A verbatim repeat of the lines below is required, with the pictures removed.

= Beginning of Section =

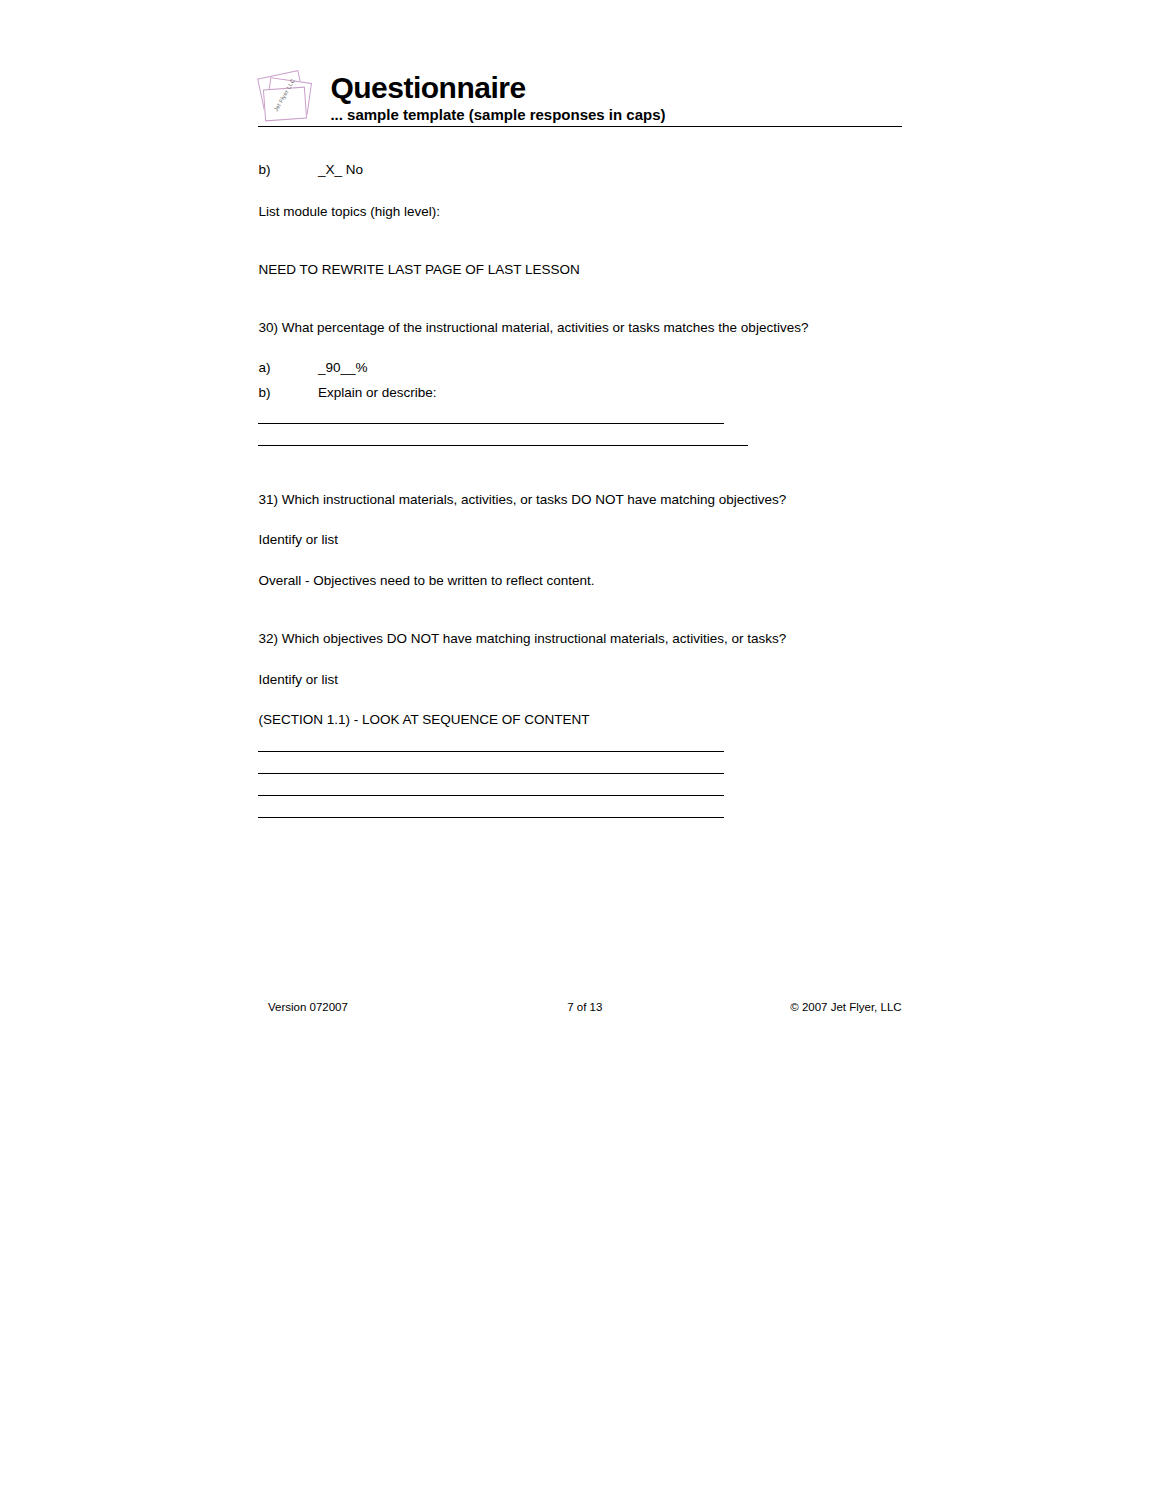Jet Flyer LLC
Questionnaire
... sample template (sample responses in caps)
b) _X_ No
List module topics (high level):
NEED TO REWRITE LAST PAGE OF LAST LESSON
30) What percentage of the instructional material, activities or tasks matches the objectives?
a) _90__%
b) Explain or describe:
31) Which instructional materials, activities, or tasks DO NOT have matching objectives?
Identify or list
Overall - Objectives need to be written to reflect content.
32) Which objectives DO NOT have matching instructional materials, activities, or tasks?
Identify or list
(SECTION 1.1) - LOOK AT SEQUENCE OF CONTENT
Version 072007
7 of 13
© 2007 Jet Flyer, LLC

= End of Section =

### Solution
Jet Flyer LLC
Questionnaire
... sample template (sample responses in caps)
b) _X_ No
List module topics (high level):
NEED TO REWRITE LAST PAGE OF LAST LESSON
30) What percentage of the instructional material, activities or tasks matches the objectives?
a) _90__%
b) Explain or describe:
31) Which instructional materials, activities, or tasks DO NOT have matching objectives?
Identify or list
Overall - Objectives need to be written to reflect content.
32) Which objectives DO NOT have matching instructional materials, activities, or tasks?
Identify or list
(SECTION 1.1) - LOOK AT SEQUENCE OF CONTENT
Version 072007
7 of 13
© 2007 Jet Flyer, LLC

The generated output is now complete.